Analysis of the enzymatic degradation of lysozyme fibrils using a combination method of non-denaturing gel electrophoresis and double staining with Coomassie Brilliant Blue G-250 and R-250 dyes.

Abstract

The Amyloid fibrils of proteins are involved in various diseases, such as Alzheimer's disease. To suppress such amyloid fibrils, it is essential to develop methods to elucidate their enzymatic degradation process. Lysozyme in egg white has been well studied as a model protein of amyloid fibrils. Here, we establish a method for separating and evaluating both lysozyme fibrils and their enzymatic degradation products by combining non-denaturing gel electrophoresis and anionic dye staining with Congo red and two Coomassie brilliant blue (CBB) dyes.

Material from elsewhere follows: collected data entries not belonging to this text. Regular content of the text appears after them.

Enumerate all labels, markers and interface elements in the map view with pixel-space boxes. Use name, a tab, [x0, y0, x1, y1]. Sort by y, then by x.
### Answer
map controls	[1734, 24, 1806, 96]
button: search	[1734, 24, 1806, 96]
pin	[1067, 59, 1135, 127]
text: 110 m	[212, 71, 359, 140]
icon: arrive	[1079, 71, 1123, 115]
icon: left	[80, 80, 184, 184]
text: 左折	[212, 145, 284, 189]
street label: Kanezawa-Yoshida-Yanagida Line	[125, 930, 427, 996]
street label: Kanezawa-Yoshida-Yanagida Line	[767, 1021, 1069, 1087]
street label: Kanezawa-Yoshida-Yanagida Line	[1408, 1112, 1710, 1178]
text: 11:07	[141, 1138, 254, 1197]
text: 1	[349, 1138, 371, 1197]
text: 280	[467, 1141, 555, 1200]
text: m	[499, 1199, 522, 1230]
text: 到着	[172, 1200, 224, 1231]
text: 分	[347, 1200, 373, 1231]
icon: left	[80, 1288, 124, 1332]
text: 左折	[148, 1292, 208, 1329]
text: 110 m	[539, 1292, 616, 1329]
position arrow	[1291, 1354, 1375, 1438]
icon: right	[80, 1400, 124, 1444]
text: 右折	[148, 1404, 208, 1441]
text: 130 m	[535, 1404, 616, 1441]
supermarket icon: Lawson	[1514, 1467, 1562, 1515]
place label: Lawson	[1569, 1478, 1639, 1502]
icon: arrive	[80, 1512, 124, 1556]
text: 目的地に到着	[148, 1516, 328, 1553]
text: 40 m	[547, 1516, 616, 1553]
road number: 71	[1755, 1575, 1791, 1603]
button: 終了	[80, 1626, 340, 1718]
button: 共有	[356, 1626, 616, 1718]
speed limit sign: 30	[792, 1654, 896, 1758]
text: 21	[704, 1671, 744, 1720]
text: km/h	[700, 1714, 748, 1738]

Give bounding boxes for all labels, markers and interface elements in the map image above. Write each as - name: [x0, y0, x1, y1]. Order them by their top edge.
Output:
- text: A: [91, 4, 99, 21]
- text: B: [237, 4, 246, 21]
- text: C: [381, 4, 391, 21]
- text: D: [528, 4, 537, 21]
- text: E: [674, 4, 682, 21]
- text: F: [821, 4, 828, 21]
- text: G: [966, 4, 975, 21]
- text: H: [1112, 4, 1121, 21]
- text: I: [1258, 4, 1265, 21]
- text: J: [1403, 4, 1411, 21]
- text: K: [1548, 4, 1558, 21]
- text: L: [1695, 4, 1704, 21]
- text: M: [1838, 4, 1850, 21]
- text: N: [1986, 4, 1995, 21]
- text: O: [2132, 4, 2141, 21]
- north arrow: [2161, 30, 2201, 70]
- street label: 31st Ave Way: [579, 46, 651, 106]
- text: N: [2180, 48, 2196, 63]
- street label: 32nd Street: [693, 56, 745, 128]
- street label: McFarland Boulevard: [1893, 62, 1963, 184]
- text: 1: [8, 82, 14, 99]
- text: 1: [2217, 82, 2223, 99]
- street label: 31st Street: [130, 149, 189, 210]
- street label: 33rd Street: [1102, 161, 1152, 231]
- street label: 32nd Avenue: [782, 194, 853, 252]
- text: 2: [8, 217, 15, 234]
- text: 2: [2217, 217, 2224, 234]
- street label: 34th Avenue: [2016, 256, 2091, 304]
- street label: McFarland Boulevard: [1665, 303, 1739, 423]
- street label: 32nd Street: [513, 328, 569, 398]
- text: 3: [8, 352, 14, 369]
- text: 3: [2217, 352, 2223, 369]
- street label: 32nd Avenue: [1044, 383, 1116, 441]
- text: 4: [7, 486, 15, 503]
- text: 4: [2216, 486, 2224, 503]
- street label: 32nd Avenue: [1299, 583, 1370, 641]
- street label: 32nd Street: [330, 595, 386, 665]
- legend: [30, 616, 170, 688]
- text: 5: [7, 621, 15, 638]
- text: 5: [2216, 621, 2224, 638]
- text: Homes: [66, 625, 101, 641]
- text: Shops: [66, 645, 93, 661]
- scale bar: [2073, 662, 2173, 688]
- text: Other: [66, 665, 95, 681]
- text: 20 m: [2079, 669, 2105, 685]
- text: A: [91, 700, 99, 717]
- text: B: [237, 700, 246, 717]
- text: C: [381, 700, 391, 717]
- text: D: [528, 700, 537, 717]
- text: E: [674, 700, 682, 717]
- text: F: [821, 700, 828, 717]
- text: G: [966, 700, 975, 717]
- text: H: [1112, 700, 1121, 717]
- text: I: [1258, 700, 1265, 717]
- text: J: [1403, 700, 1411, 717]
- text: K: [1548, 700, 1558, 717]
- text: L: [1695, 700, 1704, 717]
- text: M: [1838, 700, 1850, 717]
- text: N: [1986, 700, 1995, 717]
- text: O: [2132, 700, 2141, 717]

By combining non-denaturing gel electrophoresis and amyloid-specific Congo red staining, the separation site of lysozyme fibril was stained explicitly by Congo red and identified on the gel, and the amount of lysozyme fibrils decreased following the enzymatic degradation of lysozyme fibrils. Both lysozyme fibrils and their enzymatic degradation products were separated and examined by combining non-denaturing gel electrophoresis and double staining with CBB G-250 and R-250 dyes. Protein stained with negatively charged colloidal CBB G-250 could migrate to the anode side of electrophoresis. Following gel electrophoresis, noncolloidal CBB R-250 was used to detect lysozyme fibrils and the enzymatic degradation products. This method can be applied to investigate the enzymatic degradation process of amyloid fibrils.